この前の週末に登った蓼科山2530mは深田久弥の日本百名山の一つである。日本百名山は「古い本によると、浅間山を北岳、蓼科山を南岳と呼んで、この二つを東信州の名山としている」と書き出す。
蓼科山の頂上からは浅間山2542mが良く見えた。浅間山の左手、写真の中央は四阿山(あずまやさん)2333mである。この山も日本百名山の一つだ。
蓼科山や浅間山より標高や知名度は落ちるが、頂上からスキーで滑り降りることができる雪の名峰である。
蓼科山の頂上は広い。もし陽気が許すなら1時間でも2時間でものんびり過ごしたいところだ。

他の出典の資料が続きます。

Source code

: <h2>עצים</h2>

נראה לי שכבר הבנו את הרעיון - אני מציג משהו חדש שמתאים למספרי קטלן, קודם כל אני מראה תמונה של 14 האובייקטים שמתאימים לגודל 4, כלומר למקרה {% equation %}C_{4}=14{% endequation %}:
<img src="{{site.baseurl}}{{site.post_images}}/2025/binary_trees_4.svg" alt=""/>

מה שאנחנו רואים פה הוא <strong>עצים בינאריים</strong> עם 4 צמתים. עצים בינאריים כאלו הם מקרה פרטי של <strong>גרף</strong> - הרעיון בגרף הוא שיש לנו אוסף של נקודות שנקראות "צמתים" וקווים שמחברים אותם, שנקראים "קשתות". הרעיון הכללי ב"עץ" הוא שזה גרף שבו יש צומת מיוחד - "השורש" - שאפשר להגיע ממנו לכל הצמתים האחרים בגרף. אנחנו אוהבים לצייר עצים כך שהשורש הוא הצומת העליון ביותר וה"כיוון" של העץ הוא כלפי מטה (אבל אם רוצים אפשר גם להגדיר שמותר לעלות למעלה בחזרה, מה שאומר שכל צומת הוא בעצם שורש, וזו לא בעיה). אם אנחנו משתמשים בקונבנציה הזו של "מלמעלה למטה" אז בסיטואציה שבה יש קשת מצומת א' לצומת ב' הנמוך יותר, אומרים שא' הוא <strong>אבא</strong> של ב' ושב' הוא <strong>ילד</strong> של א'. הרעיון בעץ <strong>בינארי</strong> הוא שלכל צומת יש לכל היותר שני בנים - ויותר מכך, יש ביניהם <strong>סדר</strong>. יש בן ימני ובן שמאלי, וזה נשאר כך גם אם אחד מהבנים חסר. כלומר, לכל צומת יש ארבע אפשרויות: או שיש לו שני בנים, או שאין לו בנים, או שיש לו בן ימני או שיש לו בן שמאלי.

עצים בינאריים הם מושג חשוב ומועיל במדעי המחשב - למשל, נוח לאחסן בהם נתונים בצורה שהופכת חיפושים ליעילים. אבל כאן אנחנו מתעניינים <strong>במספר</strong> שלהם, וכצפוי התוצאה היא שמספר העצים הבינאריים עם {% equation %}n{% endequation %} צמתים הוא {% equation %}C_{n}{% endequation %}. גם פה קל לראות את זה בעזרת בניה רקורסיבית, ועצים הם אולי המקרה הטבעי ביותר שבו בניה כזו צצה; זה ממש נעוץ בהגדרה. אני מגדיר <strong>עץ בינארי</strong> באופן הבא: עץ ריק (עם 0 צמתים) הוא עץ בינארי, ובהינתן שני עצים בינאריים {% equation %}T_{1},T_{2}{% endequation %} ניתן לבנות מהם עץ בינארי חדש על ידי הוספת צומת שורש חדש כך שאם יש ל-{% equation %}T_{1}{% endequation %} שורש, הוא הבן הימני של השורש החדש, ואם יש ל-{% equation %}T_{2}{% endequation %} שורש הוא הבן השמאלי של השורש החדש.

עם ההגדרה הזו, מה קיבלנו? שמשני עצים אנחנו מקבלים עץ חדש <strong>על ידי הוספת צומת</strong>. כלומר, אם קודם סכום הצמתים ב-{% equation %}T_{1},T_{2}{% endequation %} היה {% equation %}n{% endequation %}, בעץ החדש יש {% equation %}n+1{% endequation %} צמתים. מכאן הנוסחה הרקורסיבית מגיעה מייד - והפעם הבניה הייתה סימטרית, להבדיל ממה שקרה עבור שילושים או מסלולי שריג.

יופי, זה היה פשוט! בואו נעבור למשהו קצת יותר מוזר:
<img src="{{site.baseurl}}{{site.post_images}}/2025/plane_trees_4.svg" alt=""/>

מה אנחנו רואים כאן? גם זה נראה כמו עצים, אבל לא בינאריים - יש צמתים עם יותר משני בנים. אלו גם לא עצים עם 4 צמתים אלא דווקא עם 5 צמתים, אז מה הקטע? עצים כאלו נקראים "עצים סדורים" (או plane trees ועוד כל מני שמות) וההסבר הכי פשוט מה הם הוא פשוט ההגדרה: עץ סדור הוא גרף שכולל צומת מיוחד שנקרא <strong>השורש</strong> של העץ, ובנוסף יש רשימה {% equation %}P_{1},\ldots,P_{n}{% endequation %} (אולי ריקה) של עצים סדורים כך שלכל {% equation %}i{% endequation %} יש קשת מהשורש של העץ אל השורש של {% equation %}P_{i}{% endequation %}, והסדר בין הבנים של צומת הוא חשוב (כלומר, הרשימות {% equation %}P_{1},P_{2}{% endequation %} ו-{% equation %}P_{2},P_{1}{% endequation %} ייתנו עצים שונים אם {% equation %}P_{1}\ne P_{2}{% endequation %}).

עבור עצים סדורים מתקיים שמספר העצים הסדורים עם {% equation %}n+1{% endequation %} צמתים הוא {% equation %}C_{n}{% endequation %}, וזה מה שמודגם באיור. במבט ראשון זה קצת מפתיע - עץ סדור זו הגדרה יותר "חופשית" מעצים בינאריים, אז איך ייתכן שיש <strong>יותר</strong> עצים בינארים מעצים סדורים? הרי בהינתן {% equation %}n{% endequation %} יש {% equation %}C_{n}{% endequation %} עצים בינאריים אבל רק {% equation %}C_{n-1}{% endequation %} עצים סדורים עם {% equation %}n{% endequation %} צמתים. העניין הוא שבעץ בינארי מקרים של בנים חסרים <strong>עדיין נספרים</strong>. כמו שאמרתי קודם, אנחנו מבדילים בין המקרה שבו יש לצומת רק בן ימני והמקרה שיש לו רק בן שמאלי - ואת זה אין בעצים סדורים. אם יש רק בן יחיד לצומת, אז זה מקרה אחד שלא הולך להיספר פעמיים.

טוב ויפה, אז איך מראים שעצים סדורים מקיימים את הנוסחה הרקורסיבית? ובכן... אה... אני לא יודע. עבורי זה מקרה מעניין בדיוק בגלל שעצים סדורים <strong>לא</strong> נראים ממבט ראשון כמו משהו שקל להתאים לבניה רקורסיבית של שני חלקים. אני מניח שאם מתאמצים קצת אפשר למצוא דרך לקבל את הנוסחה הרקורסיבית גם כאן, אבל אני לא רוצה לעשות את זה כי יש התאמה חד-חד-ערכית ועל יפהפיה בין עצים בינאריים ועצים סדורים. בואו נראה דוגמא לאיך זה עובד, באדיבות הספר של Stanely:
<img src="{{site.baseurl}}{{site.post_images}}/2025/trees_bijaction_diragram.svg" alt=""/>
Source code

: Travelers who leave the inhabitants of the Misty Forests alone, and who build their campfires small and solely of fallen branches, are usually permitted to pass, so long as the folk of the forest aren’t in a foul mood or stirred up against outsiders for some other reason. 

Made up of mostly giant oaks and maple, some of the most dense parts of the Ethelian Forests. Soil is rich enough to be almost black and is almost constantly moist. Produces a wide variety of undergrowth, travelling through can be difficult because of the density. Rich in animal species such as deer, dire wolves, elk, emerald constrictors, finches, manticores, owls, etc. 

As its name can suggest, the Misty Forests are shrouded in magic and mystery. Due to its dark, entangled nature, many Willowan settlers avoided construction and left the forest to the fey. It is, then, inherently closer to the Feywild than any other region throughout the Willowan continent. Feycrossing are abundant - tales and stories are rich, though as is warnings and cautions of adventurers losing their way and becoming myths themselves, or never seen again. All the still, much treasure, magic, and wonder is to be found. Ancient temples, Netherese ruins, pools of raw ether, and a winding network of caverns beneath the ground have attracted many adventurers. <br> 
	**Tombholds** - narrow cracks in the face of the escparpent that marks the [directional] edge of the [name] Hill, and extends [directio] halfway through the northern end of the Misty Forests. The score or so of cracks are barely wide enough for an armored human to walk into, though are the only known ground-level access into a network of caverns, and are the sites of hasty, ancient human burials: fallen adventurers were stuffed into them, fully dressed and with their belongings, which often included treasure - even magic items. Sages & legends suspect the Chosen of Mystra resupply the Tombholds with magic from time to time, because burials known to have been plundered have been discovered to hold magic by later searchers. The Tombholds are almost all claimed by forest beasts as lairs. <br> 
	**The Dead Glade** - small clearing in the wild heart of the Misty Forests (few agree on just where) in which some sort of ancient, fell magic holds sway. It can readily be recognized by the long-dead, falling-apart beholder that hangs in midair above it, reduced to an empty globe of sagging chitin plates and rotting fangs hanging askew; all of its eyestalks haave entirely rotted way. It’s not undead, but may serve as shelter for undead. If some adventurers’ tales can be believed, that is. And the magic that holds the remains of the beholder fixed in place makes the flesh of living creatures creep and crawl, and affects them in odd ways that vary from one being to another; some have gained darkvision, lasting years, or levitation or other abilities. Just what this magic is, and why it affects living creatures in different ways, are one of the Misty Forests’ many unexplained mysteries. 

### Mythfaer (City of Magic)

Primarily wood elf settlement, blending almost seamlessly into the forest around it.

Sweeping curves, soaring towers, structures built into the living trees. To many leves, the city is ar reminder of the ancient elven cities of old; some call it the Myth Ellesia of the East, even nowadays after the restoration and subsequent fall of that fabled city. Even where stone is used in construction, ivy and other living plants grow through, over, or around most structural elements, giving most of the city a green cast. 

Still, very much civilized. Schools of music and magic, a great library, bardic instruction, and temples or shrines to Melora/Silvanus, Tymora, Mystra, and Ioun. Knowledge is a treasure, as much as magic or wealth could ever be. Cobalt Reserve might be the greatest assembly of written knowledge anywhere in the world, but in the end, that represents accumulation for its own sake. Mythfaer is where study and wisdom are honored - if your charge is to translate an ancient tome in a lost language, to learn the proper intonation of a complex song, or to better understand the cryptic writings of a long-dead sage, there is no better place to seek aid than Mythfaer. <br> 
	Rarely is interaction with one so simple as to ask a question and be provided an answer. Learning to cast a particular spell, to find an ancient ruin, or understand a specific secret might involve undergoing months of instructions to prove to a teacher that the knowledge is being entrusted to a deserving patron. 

初秋に蓼科山に登った深田久弥は「秋風に吹かれながら、石ばかりの頂上で私は一時間あまり孤独を味わった」と書いている。これは秋なればこそできること。真冬では20分程度の散策で切り上げざるをえない。
頂上から南に目をやると、親戚筋の南八ヶ岳連峰がよく見える。
右から編笠山、権現岳、阿弥陀岳、小さな中岳をはさんで主峰の赤岳、そして横岳、その手前が天狗岳である。八ヶ岳は火山だ。一番早く噴火したのは赤岳でそれだけ侵食が進み、険しい山容となっている。編笠山は新しい山なので侵食が進まず、円い山頂を残している。
この蓼科山も比較的新しい火山だ。だから円い山頂が残っている。
斉藤茂吉に「蓼科はかなしき山とおもひつつ松原なかに入りて来にけり」という歌がある。なぜ蓼科が悲しい山なのか私には分からない。侵食が進まず、陰影に乏しい蓼科山から私は屈託のない明るさを感じる。
むしろ私の個人的な感慨は南八ヶ岳の横岳を見た時に募った。それは少し前に他界された大学山岳部の坂本先輩と横岳・石尊稜を冬に登ったことがあったからだ。40年程前のことだが、薄く雪を着けた石尊稜の取り付きが中々渋かったことを今でも思い出す。
私達は山を登りながら、思い出の中の何かを辿っているのかもしれない。
さまざまのこと思い出す冬の八(やつ)・・・北の旅人
いや、これは芭蕉の「さまざまなこと思い出す桜かな」の盗作になってしまった。